В колледже она встречала людей, которые умели то, что она даже представить себе не могла. Их детские годы курировались озабоченными их развитием взрослыми. Уроки фортепиано, балетные занятия. Летом они ездили в лагерь, где инструкторы за деньги учили их играть в теннис, кататься на лошади, ходить под парусом и работать веслами. Если то, чем ты занимался в детстве, определяло, кем ты в итоге станешь, подбрасывание жезла в значительной степени характеризовало их детство – ее и Джастин – бесчисленные часы, потраченные на оттачивание совершенно бесполезного умения.

Их детство никто не курировал. В дождливые летние дни они мастерили сережки из стеблей одуванчиков. Разрываешь трубчатый стебель на волокна, но не до конца, а потом опускаешь его в лужу, и волокна тут же магическим образом закручиваются в спиральки. Позже они воровали настоящие сережки из киоска в торговом центре: дешевые металлические колечки, оставлявшие на коже зеленые следы. Они все время воровали – батончики из «Ханнафорда», помаду и духи у матери Джастин, которая распространяла косметику «Эйвон» и держала под кроватью сумку с пробниками. Они выуживали старые свитеры из платяного шкафа Уэбстеров – в то время «Эл-Эл Бин» давали пожизненную гарантию на все свои товары. Любую древность, все, на чем была фирменная этикетка, можно было вернуть и получить деньги обратно без всяких вопросов.

Они по глоточку воровали бурбон из заначек, которые мистер Уэбстер прятал в подвале, в бачке унитаза, в ящике с инструментами. Клаудия помнит, как в десять лет кубарем катилась по склону за домом Джастин – безбожно пьяная и в полном восторге от происходящего. Она помнит, как Джастин держала ее волосы, когда она блевала, и как они заходились истерическим смехом, когда собака Джастин Даффи – милейший и тупейший бигль из всех, что Клаудии доводилось видеть, – начисто вылизала всю лужу.

Они делали все, что хотели и когда хотели, а тот факт, что при этом не был нарушен ни один закон и никто не получил никаких увечий, было по большей части чистым везением.
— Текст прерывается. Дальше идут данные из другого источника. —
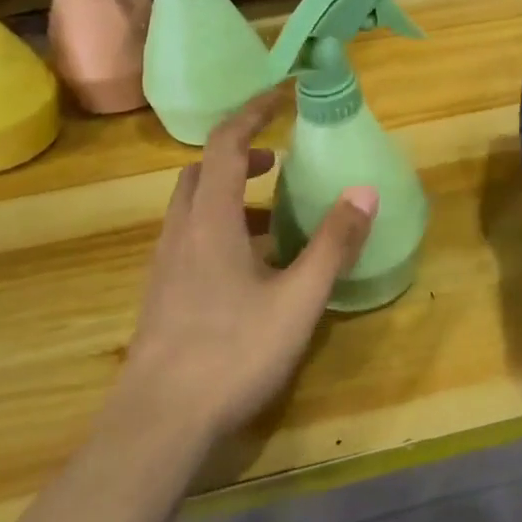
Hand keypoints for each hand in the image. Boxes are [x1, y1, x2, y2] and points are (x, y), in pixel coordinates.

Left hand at [113, 87, 376, 442]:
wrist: (156, 424)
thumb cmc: (232, 353)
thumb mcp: (298, 299)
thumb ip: (333, 244)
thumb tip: (365, 191)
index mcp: (210, 220)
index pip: (224, 144)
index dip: (252, 113)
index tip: (281, 97)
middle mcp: (181, 232)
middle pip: (200, 172)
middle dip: (238, 155)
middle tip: (277, 161)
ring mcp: (164, 266)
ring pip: (192, 208)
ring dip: (228, 196)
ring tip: (272, 219)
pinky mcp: (161, 295)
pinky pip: (189, 240)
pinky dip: (218, 229)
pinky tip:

У матери Джастин было еще четверо детей, чтобы отчитывать, а мать Клаудии постоянно работала. Чаще всего она возвращалась с работы – вымотанная и злая, с больными коленями и поясницей – и тут же растягивалась на диване перед телевизором, принимаясь жаловаться, кашлять и курить.

То была поздняя версия Деб. Оглядываясь назад, Клаудия могла вызвать в памяти более раннюю ее итерацию – молодую Деб в джинсовых шортах и топе, с длинными волосами, забранными в высокий хвост, моющую свой «Шевелл» из садового шланга. Деб, пылесосящую трейлер под ревущий по радио психоделический рок или красящую ногти Клаудии и Джастин в радужные оттенки под цвет своих собственных. Когда после похорон Клаудия разбирала коробку всякого хлама из трейлера – чеки, просроченные купоны, старые моментальные лотерейки, – она нашла фотографию той Деб. На ней ее мать, молодая и невероятно стройная, лежала на фольгированной подстилке в фиолетовом купальнике, а на ее раскрасневшейся на солнце розовой коже блестело детское масло.

В этом снимке поражало все. То, что его вообще кто-то сделал (но кто?) и что его хранили столько лет. Но самым поразительным было выражение лица Деб. Сколько Клаудия себя помнила, ее мать терпеть не могла, когда ее фотографировали. На немногих уцелевших семейных снимках она грозно смотрит в камеру, стиснув челюсти: «Убери от меня эту штуку!» Фотография в купальнике была другой. На лице молодой Деб играла озорная, восторженная улыбка. Сложно себе представить, но она, похоже, классно проводила время.